La faux de Covid-19 était impitoyable car elle dévastait une nation après l’autre, réclamant tout types de personnes dans un nombre de morts se dirigeant maintenant vers 2 millions.
Les personnes âgées, en particulier celles des maisons de retraite médicalisées, ont été réduites dans des proportions tragiques. Il en va de même pour les travailleurs de la santé, les Noirs américains et les autochtones. À diverses époques, c’était des New-Yorkais, des Italiens du Nord, des Péruviens, des Brésiliens, des Indiens.
Des personnes exerçant de nombreuses professions en ont souffert: les enseignants, les policiers, les politiciens et les anciens athlètes professionnels; professeurs d’université, prédicateurs, musiciens et journalistes. Les couples sont morts à quelques jours d’intervalle. Même un survivant de la grippe espagnole de 1918 a succombé.
Voici une autre catégorie, moins évidente: ceux qui commençaient de nouveaux chapitres de leur vie – une carrière de second acte, un foyer après le sans-abrisme, la liberté après un emprisonnement injuste, l’amour retrouvé, la parentalité. Pour eux, selon les mots du poète Philip Larkin, la perte était «du temps / arraché inutilisé».
La promotion de 1980 de la Yale School of Drama comprenait une jeune femme nommée Margaret Holloway, une réalisatrice, comédienne et dramaturge en herbe pleine de promesses. La maladie mentale et la toxicomanie sont intervenues, et Mme Holloway est devenue une figure ébouriffée des rues de New Haven, souvent sans abri, accélérant le changement avec des lectures dramatiques de Shakespeare. Enfin, au cours des dernières années, elle a retrouvé la stabilité: une résidence permanente dans une maison de retraite avec des repas réguliers, des vêtements propres et des visites d’amis.

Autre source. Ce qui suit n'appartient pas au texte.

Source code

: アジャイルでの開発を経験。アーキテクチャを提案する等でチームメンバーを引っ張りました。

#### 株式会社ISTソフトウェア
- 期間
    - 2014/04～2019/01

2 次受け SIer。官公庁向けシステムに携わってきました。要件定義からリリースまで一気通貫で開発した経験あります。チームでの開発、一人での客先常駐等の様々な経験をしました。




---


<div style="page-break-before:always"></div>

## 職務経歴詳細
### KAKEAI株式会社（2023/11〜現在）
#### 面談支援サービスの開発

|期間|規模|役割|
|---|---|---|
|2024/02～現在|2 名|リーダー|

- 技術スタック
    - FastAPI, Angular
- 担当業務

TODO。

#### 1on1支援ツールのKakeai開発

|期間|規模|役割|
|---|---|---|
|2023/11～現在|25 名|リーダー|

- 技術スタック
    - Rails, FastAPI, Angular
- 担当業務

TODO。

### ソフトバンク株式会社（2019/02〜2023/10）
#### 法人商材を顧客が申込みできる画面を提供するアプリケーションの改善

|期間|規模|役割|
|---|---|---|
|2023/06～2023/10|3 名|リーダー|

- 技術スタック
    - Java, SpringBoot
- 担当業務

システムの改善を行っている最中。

Willie Levi, dont la vie a été si longtemps marquée par la quasi-servitude, a eu 11 ans de liberté à la fin. Lui et d’autres hommes ayant une déficience intellectuelle ont été envoyés en 1974 dans une usine de transformation de dinde de l’Iowa; pendant des décennies, ils ont été confinés dans un dortoir misérable, ont gagné un salaire pitoyable et ont subi des abus. Ce n’est qu’en 2009, sous l’impulsion des articles de journaux, que les autorités locales sont intervenues et ont libéré les hommes.
Myles Coker a été envoyé en prison à vie pour trafic d’héroïne, laissant ses deux jeunes fils sans la présence d’un père. Mais par un oubli, M. Coker n’a jamais été informé que la peine était réductible. Ses fils et son avocat l’ont compris, et après près de 23 ans de prison, M. Coker a été libéré. Il avait encore six ans de liberté.